Pentylenetetrazol kindling에 대한 백서 해마의 c-fos mRNA 발현
김광수, 유경무, 서성일*, 이상도**
고신대학교 의학부 신경과학교실, 계명대학교 의과대학 미생물학교실*, 계명대학교 의과대학 신경과학교실**
Expression of c-fos mRNA in the Hippocampus of Pentylenetetrazol Kindling Rat
Kwang Soo Kim, M.D., Kyung Mu Yoo, M.D., Seong I1 Suh, M.D.*, Sang Doe Yi, M.D.**
Department of Neurology, Kosin Medical Collage Deparment of Microbiology, Kemyung University School of Medicine* Department of Neurology, Keimyung University School of Medicine**
Abstract
Kindling, induced by repeated subconvulsive electrical or chemical stimulations, leads to progressive and permanent amplification of seizure activity, resulting in permanent brain changes.
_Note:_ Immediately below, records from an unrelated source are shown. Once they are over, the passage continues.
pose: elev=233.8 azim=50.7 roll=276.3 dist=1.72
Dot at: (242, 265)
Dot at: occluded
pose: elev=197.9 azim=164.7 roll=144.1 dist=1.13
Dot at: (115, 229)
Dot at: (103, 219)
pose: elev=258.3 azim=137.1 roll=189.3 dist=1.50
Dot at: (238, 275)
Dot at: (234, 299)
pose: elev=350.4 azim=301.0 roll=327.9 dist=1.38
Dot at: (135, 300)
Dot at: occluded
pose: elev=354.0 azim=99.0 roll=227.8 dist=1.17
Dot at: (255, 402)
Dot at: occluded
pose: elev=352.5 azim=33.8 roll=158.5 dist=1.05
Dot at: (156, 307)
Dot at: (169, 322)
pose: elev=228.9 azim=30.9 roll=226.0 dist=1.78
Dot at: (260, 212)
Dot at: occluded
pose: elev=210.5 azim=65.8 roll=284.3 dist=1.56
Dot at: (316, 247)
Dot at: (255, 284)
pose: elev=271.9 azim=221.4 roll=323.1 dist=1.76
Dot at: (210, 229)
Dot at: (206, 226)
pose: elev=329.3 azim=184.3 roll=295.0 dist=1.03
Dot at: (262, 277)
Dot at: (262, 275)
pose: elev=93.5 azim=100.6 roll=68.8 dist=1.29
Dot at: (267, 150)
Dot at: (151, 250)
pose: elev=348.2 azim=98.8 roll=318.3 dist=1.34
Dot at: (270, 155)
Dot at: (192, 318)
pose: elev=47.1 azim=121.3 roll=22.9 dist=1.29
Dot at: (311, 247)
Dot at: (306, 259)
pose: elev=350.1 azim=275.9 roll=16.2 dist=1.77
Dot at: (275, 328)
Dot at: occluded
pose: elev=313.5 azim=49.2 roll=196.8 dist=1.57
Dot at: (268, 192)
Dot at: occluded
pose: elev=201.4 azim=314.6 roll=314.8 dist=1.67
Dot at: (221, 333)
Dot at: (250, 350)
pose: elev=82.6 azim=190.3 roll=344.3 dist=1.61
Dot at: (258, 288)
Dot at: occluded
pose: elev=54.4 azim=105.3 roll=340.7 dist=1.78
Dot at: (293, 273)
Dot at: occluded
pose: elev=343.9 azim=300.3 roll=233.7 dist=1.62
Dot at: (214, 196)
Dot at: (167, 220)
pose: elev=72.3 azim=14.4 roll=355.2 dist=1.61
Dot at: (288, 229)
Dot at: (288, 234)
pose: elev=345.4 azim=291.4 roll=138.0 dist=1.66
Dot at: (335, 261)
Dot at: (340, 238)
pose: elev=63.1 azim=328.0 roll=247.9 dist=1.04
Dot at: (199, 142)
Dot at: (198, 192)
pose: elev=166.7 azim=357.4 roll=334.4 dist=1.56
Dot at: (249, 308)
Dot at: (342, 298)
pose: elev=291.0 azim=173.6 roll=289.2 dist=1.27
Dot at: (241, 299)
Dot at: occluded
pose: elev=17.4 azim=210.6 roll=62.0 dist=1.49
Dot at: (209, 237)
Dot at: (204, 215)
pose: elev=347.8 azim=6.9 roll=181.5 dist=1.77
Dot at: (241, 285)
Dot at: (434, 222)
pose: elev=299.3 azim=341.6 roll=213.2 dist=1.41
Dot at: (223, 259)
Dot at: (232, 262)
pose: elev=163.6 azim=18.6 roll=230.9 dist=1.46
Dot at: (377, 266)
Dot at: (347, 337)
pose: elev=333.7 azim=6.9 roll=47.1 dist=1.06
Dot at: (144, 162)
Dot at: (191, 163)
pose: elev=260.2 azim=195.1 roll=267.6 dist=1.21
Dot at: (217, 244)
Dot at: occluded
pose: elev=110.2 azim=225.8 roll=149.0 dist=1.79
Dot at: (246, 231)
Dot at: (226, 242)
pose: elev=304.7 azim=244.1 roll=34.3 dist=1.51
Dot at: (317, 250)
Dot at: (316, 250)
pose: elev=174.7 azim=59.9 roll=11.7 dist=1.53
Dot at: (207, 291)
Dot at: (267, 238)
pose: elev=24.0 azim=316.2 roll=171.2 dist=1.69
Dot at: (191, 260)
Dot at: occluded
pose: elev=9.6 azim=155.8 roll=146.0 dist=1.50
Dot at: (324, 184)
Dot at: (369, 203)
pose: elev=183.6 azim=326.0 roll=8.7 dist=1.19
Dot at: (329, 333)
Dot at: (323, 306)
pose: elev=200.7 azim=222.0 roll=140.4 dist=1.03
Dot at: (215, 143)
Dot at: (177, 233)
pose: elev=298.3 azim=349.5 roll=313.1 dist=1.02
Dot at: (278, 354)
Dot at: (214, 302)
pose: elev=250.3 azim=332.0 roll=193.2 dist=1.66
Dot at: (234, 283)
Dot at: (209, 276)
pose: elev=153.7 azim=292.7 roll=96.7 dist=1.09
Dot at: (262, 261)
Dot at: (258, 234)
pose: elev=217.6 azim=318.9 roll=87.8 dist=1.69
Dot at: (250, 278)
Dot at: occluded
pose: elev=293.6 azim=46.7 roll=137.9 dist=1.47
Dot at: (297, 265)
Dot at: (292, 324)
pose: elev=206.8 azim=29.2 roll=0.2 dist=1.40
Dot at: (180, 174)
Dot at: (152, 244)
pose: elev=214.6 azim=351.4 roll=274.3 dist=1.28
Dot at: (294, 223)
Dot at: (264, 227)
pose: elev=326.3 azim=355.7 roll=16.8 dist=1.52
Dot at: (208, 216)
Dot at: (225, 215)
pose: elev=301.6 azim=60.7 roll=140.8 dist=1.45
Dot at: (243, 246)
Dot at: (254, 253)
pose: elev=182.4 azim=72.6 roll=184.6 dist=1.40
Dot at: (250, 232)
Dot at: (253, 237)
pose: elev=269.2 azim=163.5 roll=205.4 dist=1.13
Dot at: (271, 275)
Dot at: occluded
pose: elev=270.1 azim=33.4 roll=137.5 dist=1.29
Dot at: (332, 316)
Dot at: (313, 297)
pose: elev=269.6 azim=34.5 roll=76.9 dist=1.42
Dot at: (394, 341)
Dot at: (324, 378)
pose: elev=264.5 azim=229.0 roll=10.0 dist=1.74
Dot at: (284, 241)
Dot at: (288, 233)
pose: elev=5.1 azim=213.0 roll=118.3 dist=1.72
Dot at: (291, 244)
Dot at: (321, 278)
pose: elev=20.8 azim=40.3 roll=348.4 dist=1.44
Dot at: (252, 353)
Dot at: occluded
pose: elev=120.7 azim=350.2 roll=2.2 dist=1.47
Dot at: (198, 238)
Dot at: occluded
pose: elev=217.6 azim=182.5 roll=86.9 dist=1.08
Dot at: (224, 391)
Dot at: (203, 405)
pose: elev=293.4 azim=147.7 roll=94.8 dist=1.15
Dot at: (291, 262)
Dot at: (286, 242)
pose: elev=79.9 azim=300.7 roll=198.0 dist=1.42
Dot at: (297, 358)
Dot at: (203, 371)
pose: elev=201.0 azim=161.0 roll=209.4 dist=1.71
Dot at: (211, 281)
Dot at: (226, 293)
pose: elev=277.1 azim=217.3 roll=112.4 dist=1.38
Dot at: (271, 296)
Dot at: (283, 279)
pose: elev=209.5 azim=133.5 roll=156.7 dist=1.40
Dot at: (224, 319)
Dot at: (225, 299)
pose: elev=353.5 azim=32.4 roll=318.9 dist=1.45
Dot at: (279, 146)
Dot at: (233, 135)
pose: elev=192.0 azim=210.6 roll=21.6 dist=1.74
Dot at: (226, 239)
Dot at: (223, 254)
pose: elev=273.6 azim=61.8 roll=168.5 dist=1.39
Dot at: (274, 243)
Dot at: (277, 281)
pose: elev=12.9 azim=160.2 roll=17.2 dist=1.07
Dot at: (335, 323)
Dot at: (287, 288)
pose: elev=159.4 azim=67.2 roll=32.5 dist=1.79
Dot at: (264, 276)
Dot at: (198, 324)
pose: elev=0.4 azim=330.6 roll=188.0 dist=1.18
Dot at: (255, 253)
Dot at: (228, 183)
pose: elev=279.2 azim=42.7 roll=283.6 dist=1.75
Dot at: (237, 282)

It is a good animal model of epilepsy and neural plasticity. C-fos has been proposed as the gene responsible for turning on molecular events for these permanent brain changes underlying epilepsy and neural plasticity. But the role of c-fos in the development of kindling is controversial. This study was undertaken to investigate the role of c-fos mRNA in the plastic changes underlying kindling. Among 66 adult male Sprague-Dawley rats, 29 rats were kindled by repeated administrations of subconvulsive doses (IS-25 mg/kg) of pentylenetetrazol (PTZ) , 25 rats experienced convulsions induced by a single injection of convulsive dose(30-60 mg/kg) of PTZ, and 12 rats experienced convulsions by a single electroconvulsive shock (ECS) , Twelve control rats received normal saline only. Animals were sacrificed at various seizure stages. C-fos mRNA levels in the hippocampus were quantified using slot-blot hybridization analysis. In the experiment of PTZ kindling, c-fos mRNA expression 30 min after convulsion was elevated about 2-4 times at stage 1, 2 and 5, but wasn't increased at stage 3 and 4, compared with controls. C-fos mRNA expression 60 min after convulsion was elevated about 2 times at stage 1 and 5, but wasn't increased at stage 2, 3 and 4. In the experiment of PTZ-induced seizures, c-fos mRNA expression 30 min after convulsion was elevated 2.5, 2.2 and 6 times stage 1-2, 3-4, and 5, respectively. C-fos mRNA expression 60 min after convulsion was elevated 3.6 times at stage 3-4, but wasn't increased at stage 2 and 5. In the experiment of ECB-induced seizures, c-fos mRNA expression 1 min after mild convulsion was elevated 3,3 times, but wasn't increased generalized tonic-clonic seizure. C-fos mRNA expression 60 min after convulsion wasn't increased at any stage of convulsion. These results show that c-fos mRNA levels have no meaningful relationship with the stages of PTZ kindling, and PTZ or ECS-induced seizures, and that c-fos mRNA does not seem to play the crucial role in turning on a molecular program underlying kindling.